Tax collection should be centralised
Oyedele noted that the bills' central theme is the centralisation of tax collection. He noted that the proposed tax reform bills suggest a unified approach in which the Federal Inland Revenue Service (FIRS) would handle VAT collection on behalf of all states.
He added that the reform intends to enhance data accuracy, improve economic planning, and reduce business compliance burdens by centralising VAT and other tax collections.
“Whatever you do in Abia, whatever you do in Kogi, reflects on the system and that helps us a lot,” Oyedele noted.
The need for tax centralisation has been a recurring message of the tax committee chairman. Since the committee’s inauguration in August 2023 by President Bola Tinubu, it has been concerned with creating a new tax framework that will drive economic growth and development.
The committee recommended streamlining and harmonising taxes and levies paid by businesses and individuals into eight categories to make tax administration modern, simple, adaptive, and enable economic growth.
Oyedele said the proposed list of taxes and levies would include income tax, property tax, VAT, customs duties, excise tax, stamp duties, special levy and harmonised levy.
He also said the Federal Government is working towards a system that will exempt 95 per cent of businesses in the informal sector that mostly earn N25 million or less yearly from paying all taxes, including withholding tax, company income tax and payroll taxes.
In early September, Oyedele disclosed that the Federal Government would soon sign the committee’s proposal to remove taxes, including VAT, on food, public transportation, house rents, health care, and education, which are necessities.
In June, he stated that the plans to increase the VAT rate to 10 per cent would be implemented in phases. However, in a post on his X handle on Monday, September 10, Oyedele said the increase in VAT on non-essential items will help offset the VAT reduction on essential items like food, healthcare, and education.
Other components of the reform
In addition to VAT adjustments, the bills propose raising VAT to 10 per cent by 2025, reducing corporate income tax to 27.5 per cent and increasing the personal income tax for high earners from 20 per cent to 25 per cent.
Oyedele said these changes will boost revenue and also incentivise states to promote economic activities within their jurisdictions.
The proposal also includes streamlining tax collection across Nigeria. Oyedele said the proposal will stop federal agencies like the Nigerian Upstream Petroleum Regulatory Commission (NUPRC) and the Nigeria Customs Service (NCS) from collecting taxes that are outside their core mandates.
If the bills are enforced, approximately 60 federal agencies would no longer collect taxes, focusing instead on their primary functions, while tax agencies would handle all collections.
Oyedele noted that reform is designed to encourage cooperation between federal and state tax authorities, promoting data sharing and intelligence building across jurisdictions. The proposed Joint Revenue Board would enable a unified tax system in which data flows seamlessly between states, local governments, and the federal government.

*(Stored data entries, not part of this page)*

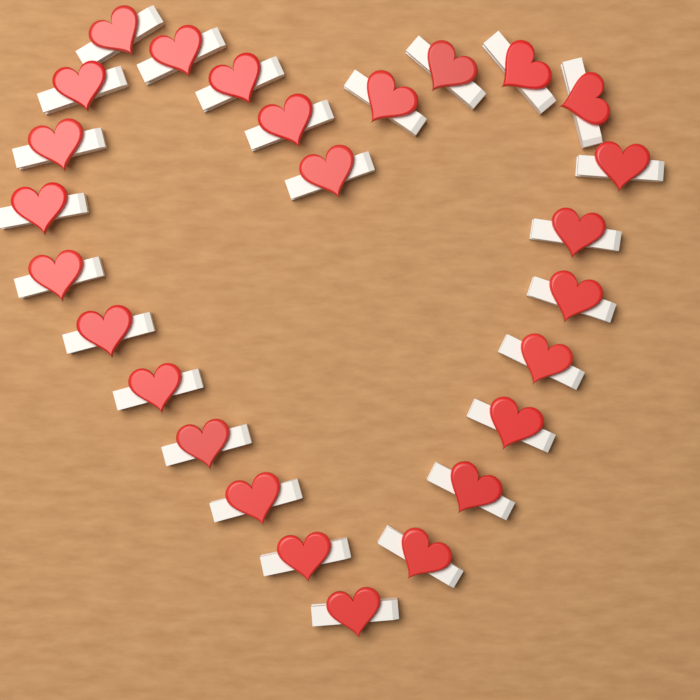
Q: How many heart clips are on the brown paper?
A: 26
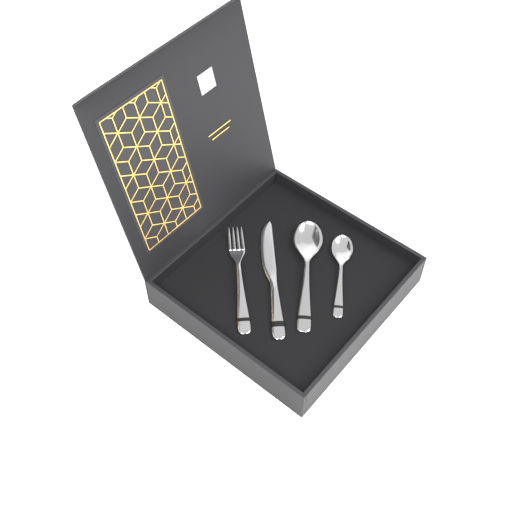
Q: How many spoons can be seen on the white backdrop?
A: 2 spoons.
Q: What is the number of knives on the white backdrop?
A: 1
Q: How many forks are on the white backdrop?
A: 1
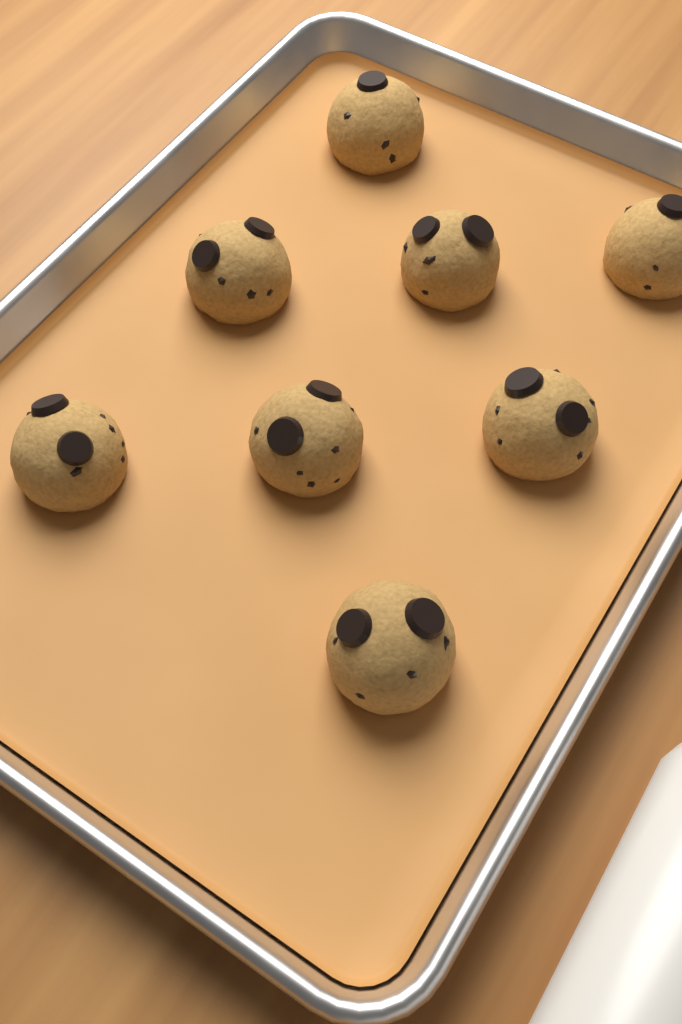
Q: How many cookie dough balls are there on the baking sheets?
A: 8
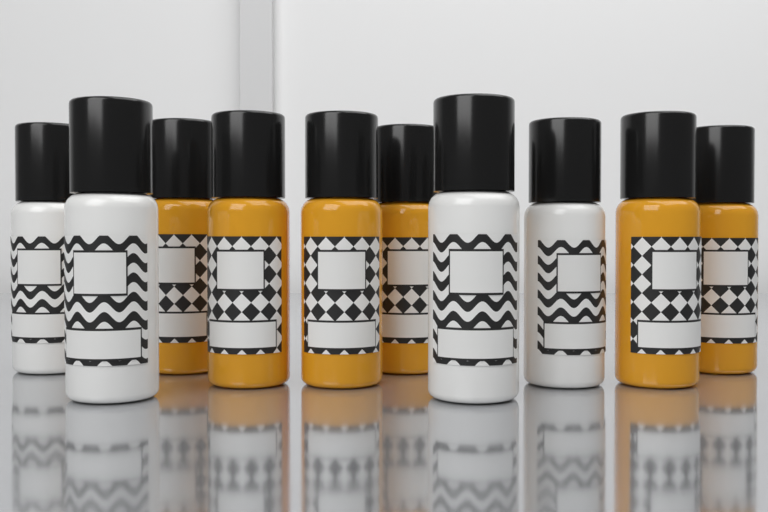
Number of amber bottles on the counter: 6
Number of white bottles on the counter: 4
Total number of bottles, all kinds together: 10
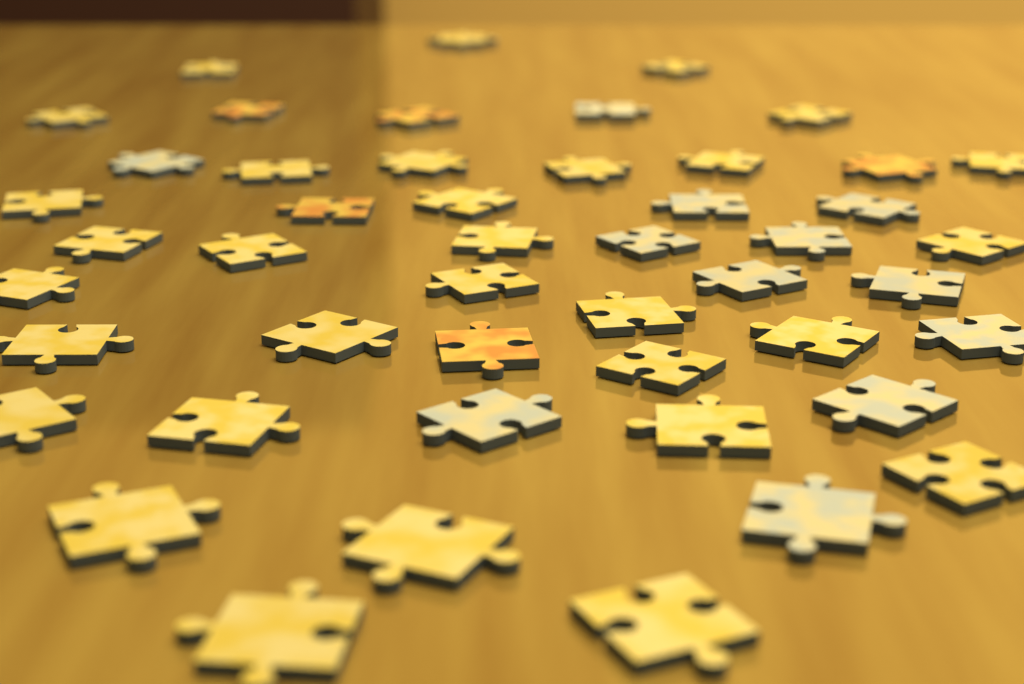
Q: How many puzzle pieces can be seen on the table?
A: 48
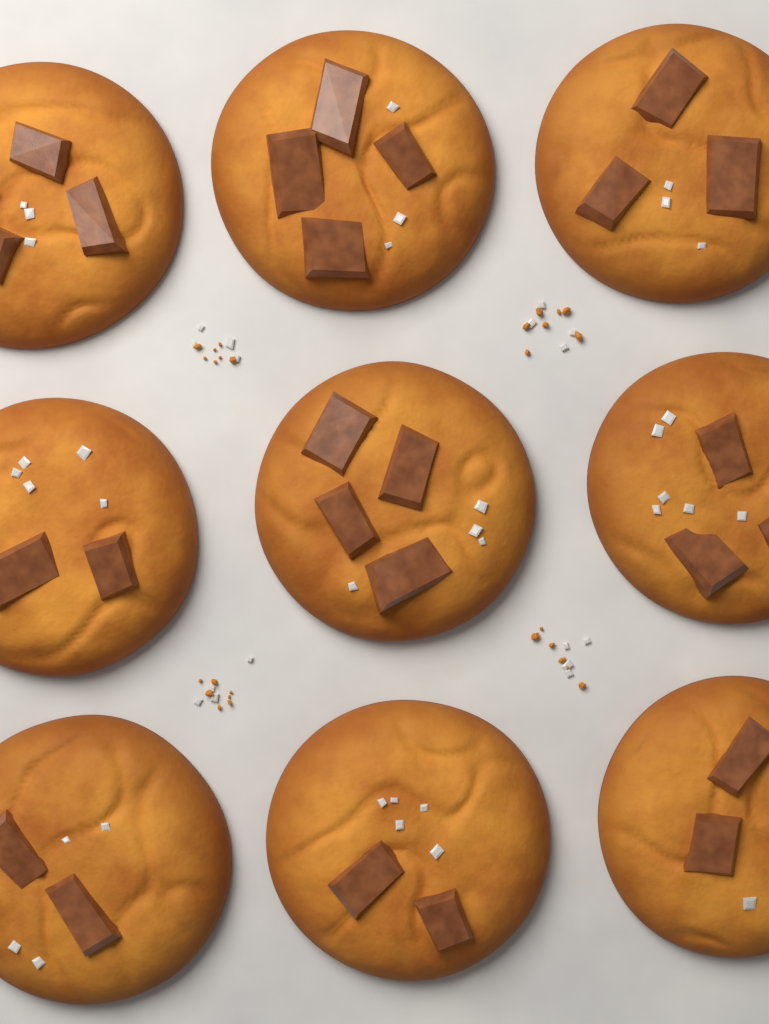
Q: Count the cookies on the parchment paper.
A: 9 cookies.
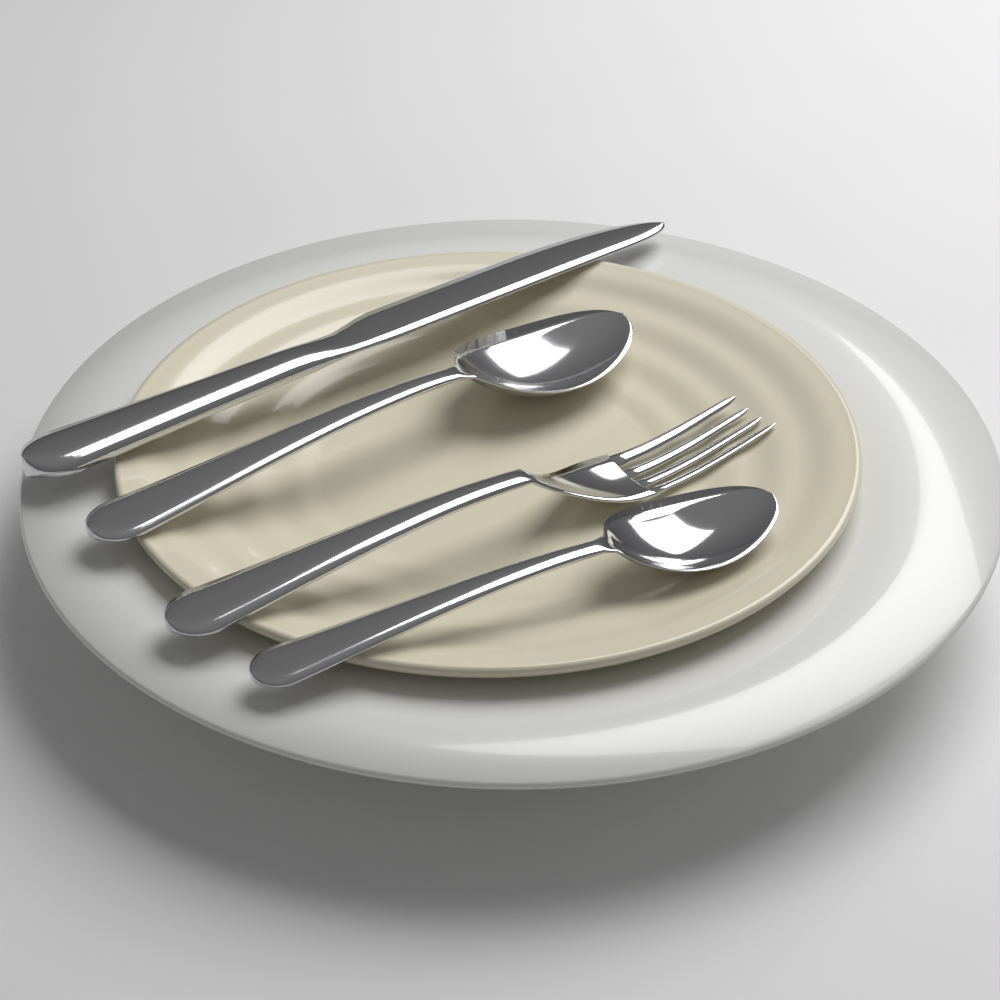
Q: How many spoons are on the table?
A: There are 2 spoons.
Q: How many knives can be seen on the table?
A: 1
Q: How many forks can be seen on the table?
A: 1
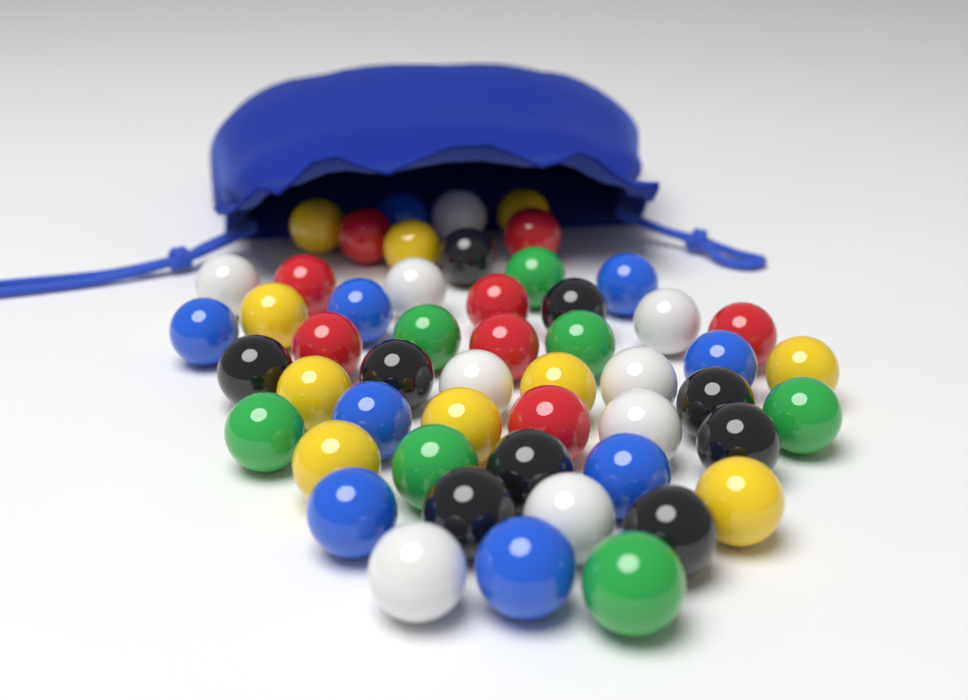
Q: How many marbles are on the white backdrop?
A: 52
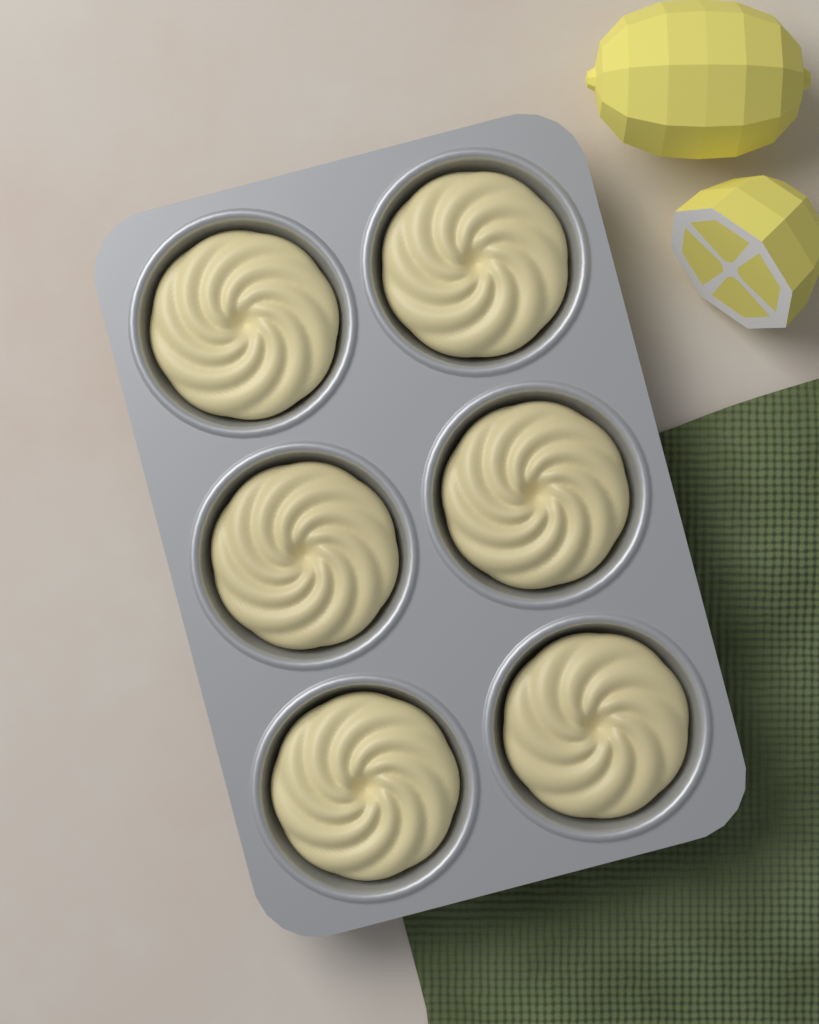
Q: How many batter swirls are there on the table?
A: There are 6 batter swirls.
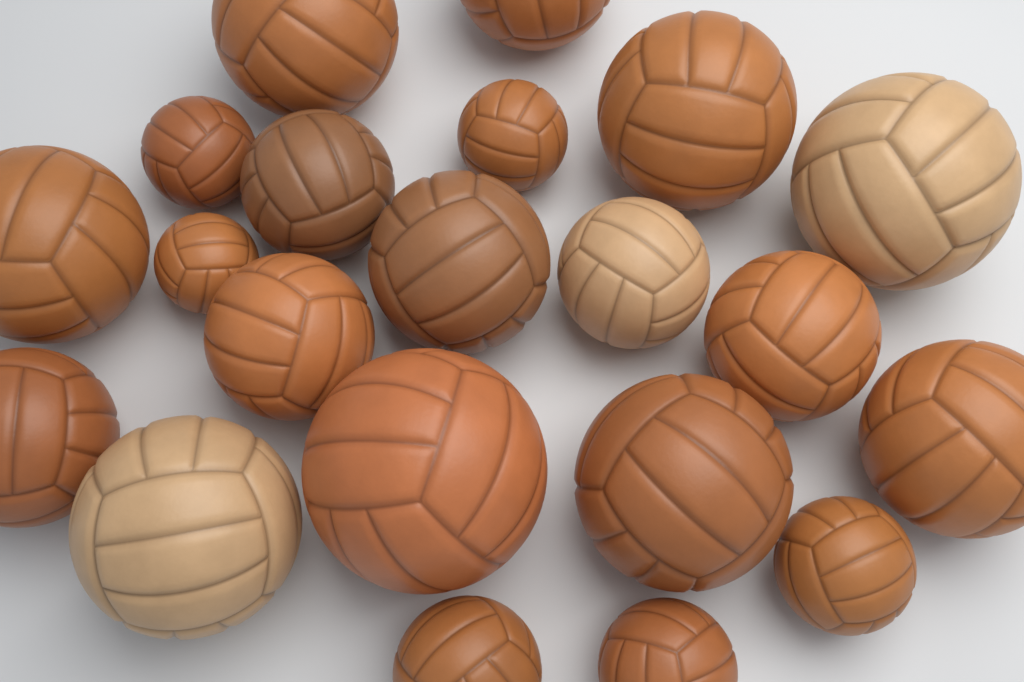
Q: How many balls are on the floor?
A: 21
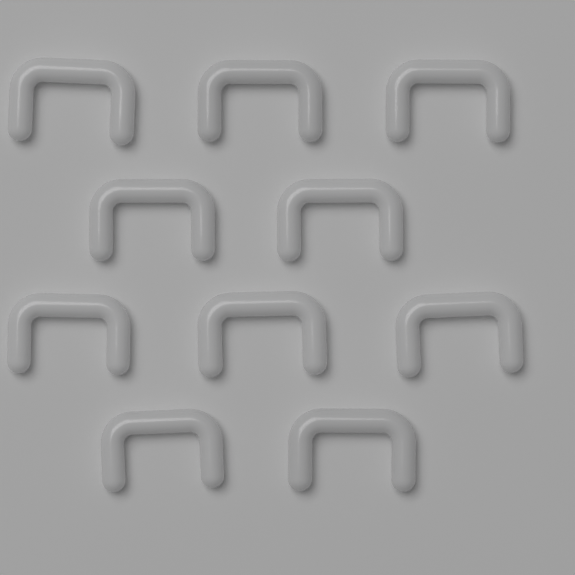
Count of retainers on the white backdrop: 10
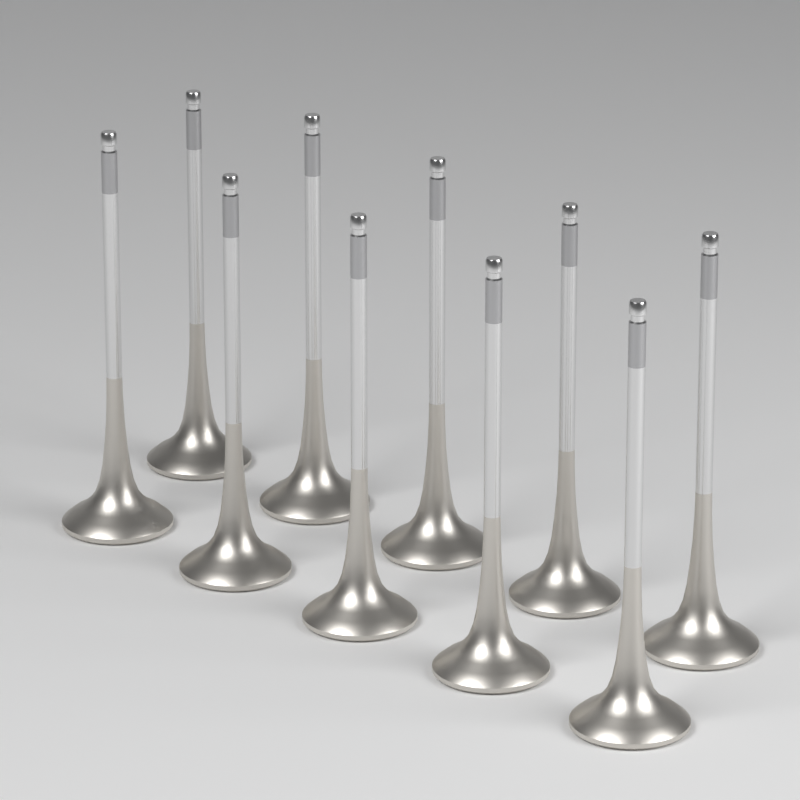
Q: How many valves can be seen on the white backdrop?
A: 10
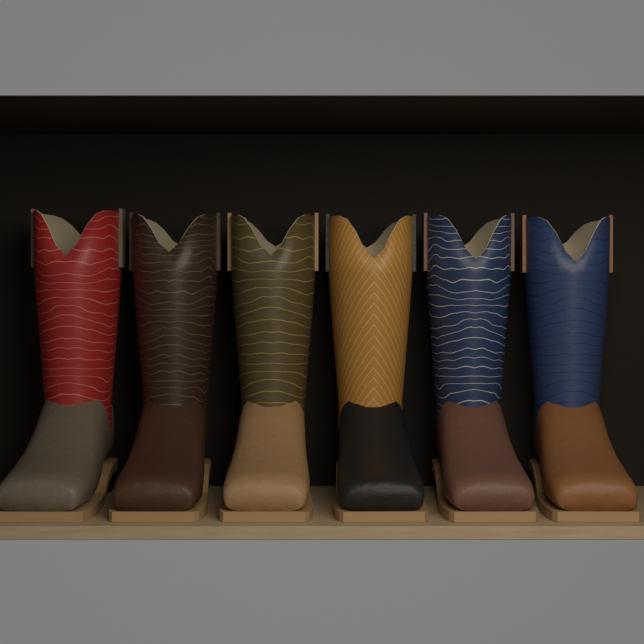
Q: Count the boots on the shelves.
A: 6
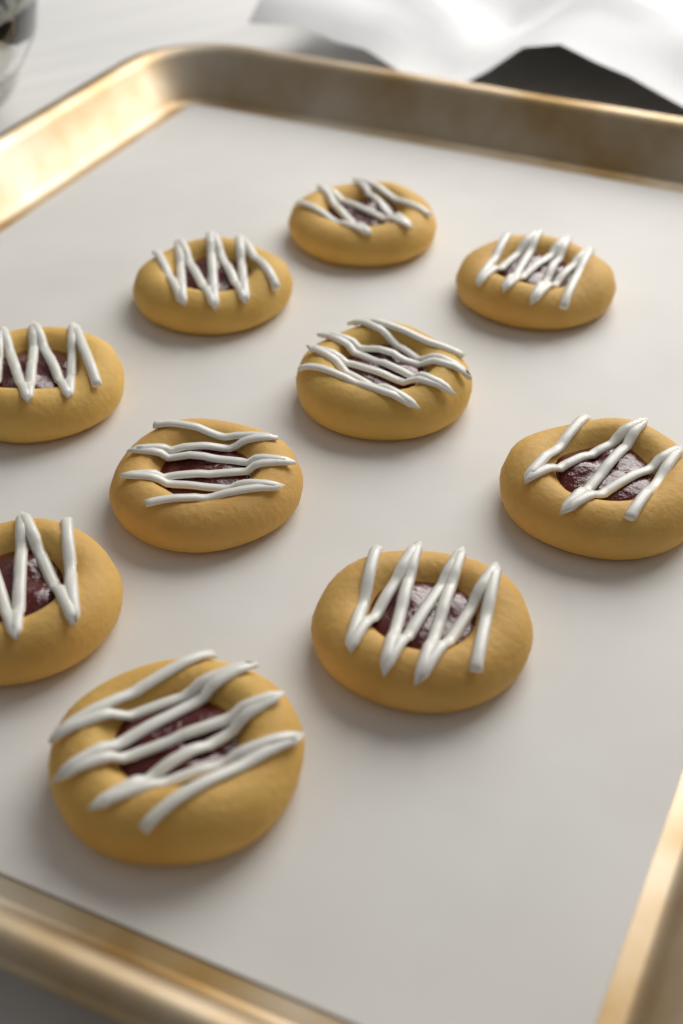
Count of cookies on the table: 10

VAT rate hasn’t been increased, remains 7.5%, Finance Minister Edun clarifies
Meanwhile, TheRadar reported that the Minister of Finance and Coordinating Minister of the Economy, Wale Edun, says the rate for Value-Added Tax (VAT) has not been increased but remains 7.5 per cent as contained in the relevant tax laws and chargeable on goods and services.
In a statement on Monday, September 9, Edun debunked reports that the VAT rate has been upwardly adjusted to 10 per cent from 7.5 per cent.